Ca-\(\alpha\)1T, a fly T-type Ca2+ channel, negatively modulates sleep

Kyunghwa Jeong1, Soyoung Lee2, Haengsoo Seo2, Yangkyun Oh1, Donghoon Jang1, Joonho Choe1, Daesoo Kim1, Jung-Ha Lee2,\(+\), Walton D. Jones1,\(\ast\)

1 KAIST, Department of Biological Sciences, Daejeon, 305-701, Republic of Korea
2 Sogang University, Department of Life Sciences, Seoul, 121-742, Republic of Korea
\(+\) E-mail: \(\ast\) E-mail:


Mammalian T-type Ca2+ channels are encoded by three separate genes (Cav3.1, 3.2, 3.3). In mammals, T-type channels are reported to be sleep stabilizers that are important in the generation of the delta rhythms of deep sleep, but controversy remains. Progress in identifying the precise physiological functions of the T-type channels has been hindered by many factors, including possible compensation between the products of these three genes and a lack of specific pharmacological inhibitors. Invertebrates have only one T-type channel gene and its physiological functions are less well-studied. We cloned Ca-\(\alpha\)1T, the only Cav3 channel gene in the Drosophila melanogaster genome, expressed it in Xenopus oocytes or HEK-293 cells, and verified that it is capable of passing typical T-type currents. Voltage-clamp analysis revealed that the biophysical properties of Ca-\(\alpha\)1T show mixed similarity, sometimes falling closer to Cav3.1, sometimes to Cav3.2, and sometimes to Cav3.3. We found that Ca-\(\alpha\)1T is broadly expressed across the adult fly brain in a pattern vaguely reminiscent of mammalian T-type channels. In addition, flies lacking Ca-\(\alpha\)1T show an abnormal increase in sleep duration that is most pronounced during subjective day under continuous dark conditions despite normal oscillations of the circadian clock. Thus, our study suggests invertebrate T-type Ca2+ channels promote wakefulness rather than stabilizing sleep.

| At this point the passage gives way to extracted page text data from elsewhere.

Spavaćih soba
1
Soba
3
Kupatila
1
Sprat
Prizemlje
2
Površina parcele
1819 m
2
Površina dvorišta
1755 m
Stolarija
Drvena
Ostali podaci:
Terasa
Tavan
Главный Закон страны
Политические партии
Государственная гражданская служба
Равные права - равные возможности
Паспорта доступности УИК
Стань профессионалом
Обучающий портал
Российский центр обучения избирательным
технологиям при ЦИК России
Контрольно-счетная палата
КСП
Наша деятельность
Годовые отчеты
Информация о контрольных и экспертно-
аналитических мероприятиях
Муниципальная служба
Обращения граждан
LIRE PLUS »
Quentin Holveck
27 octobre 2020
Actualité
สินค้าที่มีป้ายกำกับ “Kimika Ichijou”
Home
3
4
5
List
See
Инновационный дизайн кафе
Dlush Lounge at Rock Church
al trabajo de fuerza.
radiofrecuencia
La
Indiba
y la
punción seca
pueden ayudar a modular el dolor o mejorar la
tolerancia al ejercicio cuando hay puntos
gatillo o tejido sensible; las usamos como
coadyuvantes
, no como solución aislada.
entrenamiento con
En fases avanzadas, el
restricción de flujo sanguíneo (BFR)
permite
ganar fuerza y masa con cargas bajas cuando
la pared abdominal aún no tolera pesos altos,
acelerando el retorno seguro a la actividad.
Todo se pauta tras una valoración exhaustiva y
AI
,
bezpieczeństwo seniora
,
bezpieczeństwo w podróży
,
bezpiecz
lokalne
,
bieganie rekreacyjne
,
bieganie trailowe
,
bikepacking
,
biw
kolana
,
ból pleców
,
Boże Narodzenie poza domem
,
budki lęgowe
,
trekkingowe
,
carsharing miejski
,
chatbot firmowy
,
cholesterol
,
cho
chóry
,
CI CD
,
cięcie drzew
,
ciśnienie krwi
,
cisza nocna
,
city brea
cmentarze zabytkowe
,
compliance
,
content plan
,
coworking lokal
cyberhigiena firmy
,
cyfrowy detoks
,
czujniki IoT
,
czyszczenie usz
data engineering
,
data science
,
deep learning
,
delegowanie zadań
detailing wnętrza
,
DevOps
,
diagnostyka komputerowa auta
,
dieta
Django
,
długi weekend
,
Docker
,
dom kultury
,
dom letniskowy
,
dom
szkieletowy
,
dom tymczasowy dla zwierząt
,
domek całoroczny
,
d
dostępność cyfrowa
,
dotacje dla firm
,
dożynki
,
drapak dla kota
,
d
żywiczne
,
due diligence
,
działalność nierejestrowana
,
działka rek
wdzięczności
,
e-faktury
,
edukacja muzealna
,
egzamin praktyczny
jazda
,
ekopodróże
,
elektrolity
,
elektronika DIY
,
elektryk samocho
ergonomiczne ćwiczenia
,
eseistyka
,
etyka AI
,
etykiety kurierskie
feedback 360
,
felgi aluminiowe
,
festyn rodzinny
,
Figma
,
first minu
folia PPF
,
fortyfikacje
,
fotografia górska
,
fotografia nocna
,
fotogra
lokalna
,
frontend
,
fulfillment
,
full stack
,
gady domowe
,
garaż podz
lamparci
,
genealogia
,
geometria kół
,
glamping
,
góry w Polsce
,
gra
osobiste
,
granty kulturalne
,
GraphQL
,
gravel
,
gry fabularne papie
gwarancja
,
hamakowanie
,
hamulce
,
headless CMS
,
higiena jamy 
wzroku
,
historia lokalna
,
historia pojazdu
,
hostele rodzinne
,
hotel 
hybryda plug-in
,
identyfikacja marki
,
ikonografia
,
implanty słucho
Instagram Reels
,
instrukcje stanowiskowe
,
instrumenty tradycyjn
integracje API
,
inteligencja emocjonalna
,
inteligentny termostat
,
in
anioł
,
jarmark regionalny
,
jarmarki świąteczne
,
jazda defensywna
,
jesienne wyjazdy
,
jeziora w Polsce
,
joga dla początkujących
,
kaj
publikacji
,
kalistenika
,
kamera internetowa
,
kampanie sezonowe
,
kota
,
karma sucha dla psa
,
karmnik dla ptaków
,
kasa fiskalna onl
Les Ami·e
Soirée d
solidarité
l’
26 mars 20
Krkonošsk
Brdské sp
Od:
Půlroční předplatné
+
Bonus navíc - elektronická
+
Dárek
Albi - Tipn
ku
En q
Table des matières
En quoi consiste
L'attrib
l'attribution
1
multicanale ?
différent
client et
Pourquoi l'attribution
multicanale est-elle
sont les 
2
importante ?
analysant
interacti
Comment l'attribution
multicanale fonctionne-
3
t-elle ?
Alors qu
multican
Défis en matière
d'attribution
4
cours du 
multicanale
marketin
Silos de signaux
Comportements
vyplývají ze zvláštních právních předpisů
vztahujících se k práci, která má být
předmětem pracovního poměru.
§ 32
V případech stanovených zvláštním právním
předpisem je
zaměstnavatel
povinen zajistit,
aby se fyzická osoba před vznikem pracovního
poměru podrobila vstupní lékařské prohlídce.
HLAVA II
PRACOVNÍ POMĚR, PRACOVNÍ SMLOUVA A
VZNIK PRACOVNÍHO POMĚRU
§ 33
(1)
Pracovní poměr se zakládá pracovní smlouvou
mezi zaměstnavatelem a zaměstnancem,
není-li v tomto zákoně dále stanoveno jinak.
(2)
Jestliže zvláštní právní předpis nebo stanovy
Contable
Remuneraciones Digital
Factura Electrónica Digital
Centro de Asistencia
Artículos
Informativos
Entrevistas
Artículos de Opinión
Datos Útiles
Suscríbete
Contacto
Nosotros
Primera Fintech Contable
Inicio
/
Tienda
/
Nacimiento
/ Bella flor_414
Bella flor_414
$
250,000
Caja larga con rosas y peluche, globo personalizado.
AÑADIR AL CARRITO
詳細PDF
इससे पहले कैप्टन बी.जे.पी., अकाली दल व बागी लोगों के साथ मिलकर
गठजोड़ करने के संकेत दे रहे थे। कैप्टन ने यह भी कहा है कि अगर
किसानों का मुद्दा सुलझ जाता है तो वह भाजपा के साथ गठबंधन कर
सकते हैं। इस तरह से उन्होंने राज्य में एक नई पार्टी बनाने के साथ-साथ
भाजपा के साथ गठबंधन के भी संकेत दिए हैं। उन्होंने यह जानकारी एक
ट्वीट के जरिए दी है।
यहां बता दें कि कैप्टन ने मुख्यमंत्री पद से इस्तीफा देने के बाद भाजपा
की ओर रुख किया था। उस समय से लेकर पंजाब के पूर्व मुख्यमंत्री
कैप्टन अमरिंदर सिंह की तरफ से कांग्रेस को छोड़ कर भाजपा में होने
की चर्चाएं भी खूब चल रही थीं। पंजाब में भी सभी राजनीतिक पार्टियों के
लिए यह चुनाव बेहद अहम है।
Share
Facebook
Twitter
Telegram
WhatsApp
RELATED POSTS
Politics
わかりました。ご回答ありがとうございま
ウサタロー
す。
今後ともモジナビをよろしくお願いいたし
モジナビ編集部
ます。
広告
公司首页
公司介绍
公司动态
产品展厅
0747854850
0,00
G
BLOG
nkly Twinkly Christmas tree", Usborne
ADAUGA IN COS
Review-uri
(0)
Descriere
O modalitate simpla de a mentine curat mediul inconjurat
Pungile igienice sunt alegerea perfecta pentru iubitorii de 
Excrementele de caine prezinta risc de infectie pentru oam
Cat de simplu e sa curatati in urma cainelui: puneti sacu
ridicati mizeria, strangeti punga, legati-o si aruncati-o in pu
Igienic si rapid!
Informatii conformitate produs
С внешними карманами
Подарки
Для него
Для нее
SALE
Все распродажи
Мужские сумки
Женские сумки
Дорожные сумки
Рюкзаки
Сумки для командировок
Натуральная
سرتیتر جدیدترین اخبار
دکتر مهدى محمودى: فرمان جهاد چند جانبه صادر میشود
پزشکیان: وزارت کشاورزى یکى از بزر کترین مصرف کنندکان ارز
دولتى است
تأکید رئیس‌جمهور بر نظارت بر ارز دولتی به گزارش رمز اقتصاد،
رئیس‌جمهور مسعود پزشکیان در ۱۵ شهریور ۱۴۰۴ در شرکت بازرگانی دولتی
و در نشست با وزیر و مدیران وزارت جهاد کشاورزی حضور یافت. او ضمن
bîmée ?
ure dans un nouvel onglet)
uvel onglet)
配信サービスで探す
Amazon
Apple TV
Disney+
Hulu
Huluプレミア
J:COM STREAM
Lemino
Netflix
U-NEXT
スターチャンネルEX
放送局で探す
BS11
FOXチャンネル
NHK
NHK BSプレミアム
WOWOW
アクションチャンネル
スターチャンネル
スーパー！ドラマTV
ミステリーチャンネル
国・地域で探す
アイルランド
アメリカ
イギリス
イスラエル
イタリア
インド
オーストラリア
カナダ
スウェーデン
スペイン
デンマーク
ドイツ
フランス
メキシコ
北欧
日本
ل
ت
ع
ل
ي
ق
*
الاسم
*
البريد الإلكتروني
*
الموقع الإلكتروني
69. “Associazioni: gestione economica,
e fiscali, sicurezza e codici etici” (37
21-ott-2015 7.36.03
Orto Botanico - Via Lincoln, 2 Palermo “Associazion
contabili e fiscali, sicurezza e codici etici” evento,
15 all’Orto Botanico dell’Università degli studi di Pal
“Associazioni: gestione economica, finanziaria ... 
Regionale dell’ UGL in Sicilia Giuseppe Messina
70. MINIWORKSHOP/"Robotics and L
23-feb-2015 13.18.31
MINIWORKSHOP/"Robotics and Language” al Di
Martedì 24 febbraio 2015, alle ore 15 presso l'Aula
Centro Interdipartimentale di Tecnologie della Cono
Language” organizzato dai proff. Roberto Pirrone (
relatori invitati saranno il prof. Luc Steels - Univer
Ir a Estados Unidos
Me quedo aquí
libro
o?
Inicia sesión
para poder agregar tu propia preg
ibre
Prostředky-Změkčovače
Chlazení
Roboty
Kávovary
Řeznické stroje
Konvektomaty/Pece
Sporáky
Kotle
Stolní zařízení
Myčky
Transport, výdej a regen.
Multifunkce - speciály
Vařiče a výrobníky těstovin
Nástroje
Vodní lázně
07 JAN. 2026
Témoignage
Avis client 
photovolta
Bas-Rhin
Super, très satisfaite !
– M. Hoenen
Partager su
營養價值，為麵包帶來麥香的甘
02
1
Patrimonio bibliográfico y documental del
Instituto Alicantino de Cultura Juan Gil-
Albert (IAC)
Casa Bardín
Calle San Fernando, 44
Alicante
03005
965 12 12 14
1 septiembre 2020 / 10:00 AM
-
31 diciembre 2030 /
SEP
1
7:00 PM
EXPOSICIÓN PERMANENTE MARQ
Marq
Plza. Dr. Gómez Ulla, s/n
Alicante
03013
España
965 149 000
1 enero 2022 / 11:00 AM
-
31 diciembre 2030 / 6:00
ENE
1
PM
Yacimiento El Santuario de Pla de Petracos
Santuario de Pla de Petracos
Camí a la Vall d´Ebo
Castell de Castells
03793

T-type Ca2+ channels are a subfamily of voltage-dependent Ca2+ channels (VDCCs) that produce low-voltage-activated (LVA) Ca2+ currents implicated in NREM sleep in mammals(Lee 2004). Three different genes encode the pore-forming alpha subunits of mammalian T-type channels, Cav3.1, 3.2, and 3.3. Of these, Cav3.1 and 3.3 are highly expressed in the thalamus, where the oscillations required for NREM sleep are generated(Steriade 1991, Dossi 1992, Talley 1999). Mice lacking Cav3.1 show reduced delta-wave activity and reduced sleep stability, suggesting that mammalian T-type currents have a sleep-promoting or stabilizing function(Lee 2004).

Unlike mammals, Drosophila melanogaster has only one T-type Ca2+ channel, Ca-\(\alpha\)1T, which is also known as Dm\(\alpha\)G and Ca-\(\alpha\)1T. A recent study found that motor neurons in flies lacking Ca-\(\alpha\)1T show reduced LVA but also reduced high-voltage-activated (HVA) Ca2+ currents, suggesting that although Ca-\(\alpha\)1T seems to be a genuine T-type channel, it may have interesting biophysical properties(Ryglewski 2012). We therefore cloned a single isoform of Ca-\(\alpha\)1T, expressed it in Xenopus oocytes or HEK-293 cells, and compared its biophysical properties with those of the rat T-type channel Cav3.1. We also generated several Ca-\(\alpha\)1T mutant alleles and identified a defect in their sleep/wake cycles. Contrary to results in mammals, the fly T-type Ca2+ channel destabilizes sleep. We anticipate that our findings will help clarify species-dependent differences in the in vivo functions of T-type Ca2+ channels, particularly their role in sleep physiology.